> [Supplied text]

--- Begin ---

If a cow or goat finds your item are they gonna return it to you?
I learned the ethics of lost and found items in a Hillel Academy where they brainwashed me into believing that judaism considers ethical behavior so important that the learned rabbis argued for days about the possible moral obligation a jew has if they find a pile of coins by the side of the road, depending on whether it's arranged in a certain way that could be identified by its owner as opposed to being strewn randomly, etc. But they left out the most important part in my schooling there up to 6th grade, which is that a jew has no moral obligations to goyim.
You could spend many months reading and studying the 419 pages of this PDF and only maybe at the very end, maybe maybe, you'll find what they didn't teach me in 6th grade, but the most crucial fact will elude most readers.

--- End ---

> [Items]
--- Begin ---

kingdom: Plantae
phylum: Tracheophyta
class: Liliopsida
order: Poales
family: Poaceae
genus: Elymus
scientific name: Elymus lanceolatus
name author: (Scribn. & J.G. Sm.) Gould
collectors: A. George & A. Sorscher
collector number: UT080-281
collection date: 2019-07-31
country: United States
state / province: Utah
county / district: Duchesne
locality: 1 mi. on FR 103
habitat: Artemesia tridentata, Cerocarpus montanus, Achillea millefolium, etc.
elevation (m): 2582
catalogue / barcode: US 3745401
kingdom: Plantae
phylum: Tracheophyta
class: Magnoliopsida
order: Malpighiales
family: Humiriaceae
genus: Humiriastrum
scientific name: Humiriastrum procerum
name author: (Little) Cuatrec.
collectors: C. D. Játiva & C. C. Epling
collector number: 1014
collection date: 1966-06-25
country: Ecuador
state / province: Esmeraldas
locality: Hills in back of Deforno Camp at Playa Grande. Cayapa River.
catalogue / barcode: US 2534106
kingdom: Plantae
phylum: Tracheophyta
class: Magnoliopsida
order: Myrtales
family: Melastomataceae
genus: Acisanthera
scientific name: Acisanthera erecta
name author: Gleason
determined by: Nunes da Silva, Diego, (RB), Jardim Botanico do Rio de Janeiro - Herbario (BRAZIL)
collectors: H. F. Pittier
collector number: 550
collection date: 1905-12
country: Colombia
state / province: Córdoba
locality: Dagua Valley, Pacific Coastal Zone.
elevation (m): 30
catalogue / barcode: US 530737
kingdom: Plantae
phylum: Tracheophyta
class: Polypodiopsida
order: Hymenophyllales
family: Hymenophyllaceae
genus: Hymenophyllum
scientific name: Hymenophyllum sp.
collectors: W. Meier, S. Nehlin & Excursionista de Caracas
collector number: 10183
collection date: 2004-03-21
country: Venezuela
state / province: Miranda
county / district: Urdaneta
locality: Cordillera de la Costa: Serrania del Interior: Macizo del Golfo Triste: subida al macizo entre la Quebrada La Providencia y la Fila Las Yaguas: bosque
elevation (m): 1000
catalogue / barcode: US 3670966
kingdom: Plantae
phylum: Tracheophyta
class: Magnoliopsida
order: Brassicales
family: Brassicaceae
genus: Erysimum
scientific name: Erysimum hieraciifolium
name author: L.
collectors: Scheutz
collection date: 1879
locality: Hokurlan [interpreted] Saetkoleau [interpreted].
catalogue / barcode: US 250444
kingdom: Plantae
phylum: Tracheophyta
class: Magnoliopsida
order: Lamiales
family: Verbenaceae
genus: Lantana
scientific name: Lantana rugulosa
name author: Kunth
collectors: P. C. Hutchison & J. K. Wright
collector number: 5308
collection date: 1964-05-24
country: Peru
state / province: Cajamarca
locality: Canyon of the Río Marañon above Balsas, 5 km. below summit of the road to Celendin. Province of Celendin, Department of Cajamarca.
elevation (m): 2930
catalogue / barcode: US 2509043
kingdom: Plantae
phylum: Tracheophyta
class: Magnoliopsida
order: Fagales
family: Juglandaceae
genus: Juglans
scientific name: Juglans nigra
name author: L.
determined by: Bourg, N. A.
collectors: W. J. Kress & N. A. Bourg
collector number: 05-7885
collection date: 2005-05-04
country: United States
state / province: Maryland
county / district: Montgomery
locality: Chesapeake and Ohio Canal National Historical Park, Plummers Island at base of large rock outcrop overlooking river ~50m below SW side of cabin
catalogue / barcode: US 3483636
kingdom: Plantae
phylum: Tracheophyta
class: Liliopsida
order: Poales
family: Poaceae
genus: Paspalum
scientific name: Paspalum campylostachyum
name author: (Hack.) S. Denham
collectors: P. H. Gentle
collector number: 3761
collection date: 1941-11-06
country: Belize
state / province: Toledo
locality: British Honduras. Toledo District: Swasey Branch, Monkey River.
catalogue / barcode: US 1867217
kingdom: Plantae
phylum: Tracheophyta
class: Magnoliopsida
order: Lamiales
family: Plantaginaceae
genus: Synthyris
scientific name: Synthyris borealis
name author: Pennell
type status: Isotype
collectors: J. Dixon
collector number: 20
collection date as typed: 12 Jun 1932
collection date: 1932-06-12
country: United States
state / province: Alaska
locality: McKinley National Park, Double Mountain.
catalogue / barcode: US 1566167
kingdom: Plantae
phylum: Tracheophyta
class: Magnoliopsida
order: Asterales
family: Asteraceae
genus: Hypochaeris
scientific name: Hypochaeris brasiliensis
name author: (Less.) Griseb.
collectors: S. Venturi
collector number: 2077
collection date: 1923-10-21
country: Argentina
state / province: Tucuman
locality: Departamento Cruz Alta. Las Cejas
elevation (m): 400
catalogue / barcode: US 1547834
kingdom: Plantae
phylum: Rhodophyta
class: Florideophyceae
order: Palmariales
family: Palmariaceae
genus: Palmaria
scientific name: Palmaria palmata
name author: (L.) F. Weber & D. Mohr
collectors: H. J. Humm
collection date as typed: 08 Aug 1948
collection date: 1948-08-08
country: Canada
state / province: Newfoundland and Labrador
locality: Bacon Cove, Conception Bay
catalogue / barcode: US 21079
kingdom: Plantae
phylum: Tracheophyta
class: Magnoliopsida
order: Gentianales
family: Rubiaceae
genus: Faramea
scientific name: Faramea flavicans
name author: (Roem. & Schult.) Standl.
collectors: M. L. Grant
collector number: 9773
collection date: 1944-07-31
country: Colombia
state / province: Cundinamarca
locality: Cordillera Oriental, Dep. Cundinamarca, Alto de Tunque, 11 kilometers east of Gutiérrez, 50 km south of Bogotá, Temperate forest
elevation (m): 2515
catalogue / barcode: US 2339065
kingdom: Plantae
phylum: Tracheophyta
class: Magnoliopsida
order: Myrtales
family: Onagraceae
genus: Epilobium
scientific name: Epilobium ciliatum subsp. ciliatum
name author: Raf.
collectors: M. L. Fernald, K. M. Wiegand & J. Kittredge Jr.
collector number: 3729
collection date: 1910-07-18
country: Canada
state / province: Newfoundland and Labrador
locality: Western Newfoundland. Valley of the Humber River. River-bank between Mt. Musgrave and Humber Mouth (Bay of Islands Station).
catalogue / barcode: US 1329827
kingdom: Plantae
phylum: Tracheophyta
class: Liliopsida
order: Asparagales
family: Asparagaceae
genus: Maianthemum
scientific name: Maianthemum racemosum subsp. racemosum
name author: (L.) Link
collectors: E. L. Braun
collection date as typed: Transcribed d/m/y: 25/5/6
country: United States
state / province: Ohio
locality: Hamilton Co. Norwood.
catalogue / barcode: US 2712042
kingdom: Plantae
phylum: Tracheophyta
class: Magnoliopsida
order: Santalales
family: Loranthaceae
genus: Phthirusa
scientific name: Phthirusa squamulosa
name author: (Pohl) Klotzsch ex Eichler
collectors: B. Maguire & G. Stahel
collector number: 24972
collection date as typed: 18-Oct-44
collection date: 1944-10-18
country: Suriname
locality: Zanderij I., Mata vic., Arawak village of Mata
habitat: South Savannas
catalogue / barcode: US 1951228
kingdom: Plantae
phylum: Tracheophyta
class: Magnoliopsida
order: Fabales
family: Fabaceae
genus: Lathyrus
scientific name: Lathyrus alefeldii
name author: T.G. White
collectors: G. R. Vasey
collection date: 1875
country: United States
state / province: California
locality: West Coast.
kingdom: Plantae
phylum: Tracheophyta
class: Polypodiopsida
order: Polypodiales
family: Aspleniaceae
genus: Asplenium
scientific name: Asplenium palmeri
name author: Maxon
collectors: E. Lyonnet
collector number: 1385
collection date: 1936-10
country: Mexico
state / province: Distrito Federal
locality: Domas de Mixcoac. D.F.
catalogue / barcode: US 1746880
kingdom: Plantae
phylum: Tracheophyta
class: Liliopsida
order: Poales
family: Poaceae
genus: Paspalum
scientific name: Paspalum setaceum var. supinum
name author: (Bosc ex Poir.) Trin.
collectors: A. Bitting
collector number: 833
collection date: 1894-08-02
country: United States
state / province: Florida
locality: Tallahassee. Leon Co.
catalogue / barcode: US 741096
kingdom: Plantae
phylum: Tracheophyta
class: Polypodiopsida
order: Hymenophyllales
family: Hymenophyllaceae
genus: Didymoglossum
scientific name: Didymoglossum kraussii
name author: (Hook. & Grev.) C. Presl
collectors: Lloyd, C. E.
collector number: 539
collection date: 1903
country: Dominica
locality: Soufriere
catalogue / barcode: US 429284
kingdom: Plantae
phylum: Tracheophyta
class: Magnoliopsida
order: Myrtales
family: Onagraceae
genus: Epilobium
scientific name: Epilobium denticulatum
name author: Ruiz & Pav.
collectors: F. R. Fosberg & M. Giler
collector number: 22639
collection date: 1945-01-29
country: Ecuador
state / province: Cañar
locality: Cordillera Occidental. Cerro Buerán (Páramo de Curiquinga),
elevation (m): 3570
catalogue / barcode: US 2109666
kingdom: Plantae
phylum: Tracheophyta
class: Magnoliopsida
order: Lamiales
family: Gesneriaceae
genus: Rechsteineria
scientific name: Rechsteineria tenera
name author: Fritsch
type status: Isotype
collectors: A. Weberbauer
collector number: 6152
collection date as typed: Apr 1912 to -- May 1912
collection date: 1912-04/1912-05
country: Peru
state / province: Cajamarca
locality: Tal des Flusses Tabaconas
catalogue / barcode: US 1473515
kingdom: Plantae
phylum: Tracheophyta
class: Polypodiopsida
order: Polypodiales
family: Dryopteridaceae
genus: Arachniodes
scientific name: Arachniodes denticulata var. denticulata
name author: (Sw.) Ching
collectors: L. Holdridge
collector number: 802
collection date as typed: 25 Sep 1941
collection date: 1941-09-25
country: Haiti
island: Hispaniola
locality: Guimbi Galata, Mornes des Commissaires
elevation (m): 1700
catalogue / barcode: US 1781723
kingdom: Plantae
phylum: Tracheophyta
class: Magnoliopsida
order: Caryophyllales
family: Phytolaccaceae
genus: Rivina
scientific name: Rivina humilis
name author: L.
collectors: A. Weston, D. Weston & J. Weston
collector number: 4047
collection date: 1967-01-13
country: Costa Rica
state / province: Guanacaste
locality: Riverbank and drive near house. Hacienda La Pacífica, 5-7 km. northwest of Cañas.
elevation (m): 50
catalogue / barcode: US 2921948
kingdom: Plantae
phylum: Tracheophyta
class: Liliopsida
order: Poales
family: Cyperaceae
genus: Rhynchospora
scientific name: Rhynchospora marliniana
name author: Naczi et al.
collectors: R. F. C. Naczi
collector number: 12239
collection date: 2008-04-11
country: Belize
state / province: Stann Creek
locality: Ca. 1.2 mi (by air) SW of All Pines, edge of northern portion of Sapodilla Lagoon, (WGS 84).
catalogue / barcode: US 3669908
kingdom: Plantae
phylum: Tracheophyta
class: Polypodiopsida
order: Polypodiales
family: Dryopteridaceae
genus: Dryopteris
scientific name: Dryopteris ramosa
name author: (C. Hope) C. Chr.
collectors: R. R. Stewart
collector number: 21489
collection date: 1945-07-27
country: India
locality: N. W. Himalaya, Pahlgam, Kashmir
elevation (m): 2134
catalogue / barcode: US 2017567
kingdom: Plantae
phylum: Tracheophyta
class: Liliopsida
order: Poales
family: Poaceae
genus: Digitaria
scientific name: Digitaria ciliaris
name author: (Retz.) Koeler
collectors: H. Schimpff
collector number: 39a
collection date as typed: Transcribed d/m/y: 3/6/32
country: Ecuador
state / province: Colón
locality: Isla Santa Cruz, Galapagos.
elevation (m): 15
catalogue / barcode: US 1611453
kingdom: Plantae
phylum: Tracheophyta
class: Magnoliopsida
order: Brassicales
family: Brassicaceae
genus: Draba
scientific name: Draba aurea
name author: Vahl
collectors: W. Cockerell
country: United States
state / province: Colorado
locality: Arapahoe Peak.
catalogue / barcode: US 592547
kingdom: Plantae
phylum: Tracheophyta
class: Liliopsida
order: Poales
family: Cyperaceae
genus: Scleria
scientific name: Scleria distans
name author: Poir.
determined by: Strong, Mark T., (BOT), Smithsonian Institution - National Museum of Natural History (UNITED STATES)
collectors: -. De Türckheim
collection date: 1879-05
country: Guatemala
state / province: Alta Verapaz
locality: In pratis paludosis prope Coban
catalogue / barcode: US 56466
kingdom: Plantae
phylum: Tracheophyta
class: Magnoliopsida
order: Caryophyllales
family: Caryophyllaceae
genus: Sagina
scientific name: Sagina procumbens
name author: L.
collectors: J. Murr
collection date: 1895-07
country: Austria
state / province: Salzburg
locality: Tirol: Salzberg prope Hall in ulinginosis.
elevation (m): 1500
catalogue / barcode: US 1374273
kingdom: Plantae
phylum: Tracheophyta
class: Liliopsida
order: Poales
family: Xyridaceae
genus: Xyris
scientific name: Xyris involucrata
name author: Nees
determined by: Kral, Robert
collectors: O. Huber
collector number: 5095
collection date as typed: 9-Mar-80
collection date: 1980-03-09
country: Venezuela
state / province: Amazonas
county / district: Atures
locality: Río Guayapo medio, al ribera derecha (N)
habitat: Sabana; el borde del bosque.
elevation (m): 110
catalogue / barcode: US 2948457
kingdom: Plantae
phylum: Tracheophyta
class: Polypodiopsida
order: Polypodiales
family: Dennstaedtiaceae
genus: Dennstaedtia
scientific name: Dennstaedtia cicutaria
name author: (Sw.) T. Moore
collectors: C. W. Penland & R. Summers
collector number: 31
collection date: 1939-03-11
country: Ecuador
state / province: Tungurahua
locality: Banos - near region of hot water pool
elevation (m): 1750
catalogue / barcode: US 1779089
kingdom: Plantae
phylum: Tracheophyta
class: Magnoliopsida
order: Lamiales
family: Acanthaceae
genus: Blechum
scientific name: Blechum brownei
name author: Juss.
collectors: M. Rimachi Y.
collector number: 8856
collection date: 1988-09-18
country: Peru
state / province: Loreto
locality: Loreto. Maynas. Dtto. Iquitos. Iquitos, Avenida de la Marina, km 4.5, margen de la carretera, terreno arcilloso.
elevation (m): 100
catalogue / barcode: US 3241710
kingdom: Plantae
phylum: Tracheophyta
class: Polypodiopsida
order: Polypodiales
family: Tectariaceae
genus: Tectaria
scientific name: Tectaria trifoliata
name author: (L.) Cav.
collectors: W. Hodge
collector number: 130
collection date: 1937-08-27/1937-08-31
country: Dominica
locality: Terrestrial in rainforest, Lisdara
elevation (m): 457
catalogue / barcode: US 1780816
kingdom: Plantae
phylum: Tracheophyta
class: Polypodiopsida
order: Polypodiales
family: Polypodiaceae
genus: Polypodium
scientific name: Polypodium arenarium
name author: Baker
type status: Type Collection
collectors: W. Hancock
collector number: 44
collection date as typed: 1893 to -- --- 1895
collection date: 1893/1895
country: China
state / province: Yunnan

--- End ---

> [Given instruction 1] Decide whether each statement agrees with the lost-and-found post: (a) the writer was taught at a Hillel Academy, (b) the PDF runs to 419 pages, (c) the rabbis settled the question of the coins in a single afternoon. Answer yes or no for each, and quote the deciding words of the lost-and-found post.
> [Given instruction 2] Write out again, word for word, everything in the lost-and-found post from "You could spend" down to "elude most readers.".
The material comes from a different source than the lost-and-found post.

> [Task solution 1]
(a) Yes: "I learned the ethics of lost and found items in a Hillel Academy"
(b) Yes: "the 419 pages of this PDF"
(c) No: "the learned rabbis argued for days"

> [Task solution 2]
You could spend many months reading and studying the 419 pages of this PDF and only maybe at the very end, maybe maybe, you'll find what they didn't teach me in 6th grade, but the most crucial fact will elude most readers.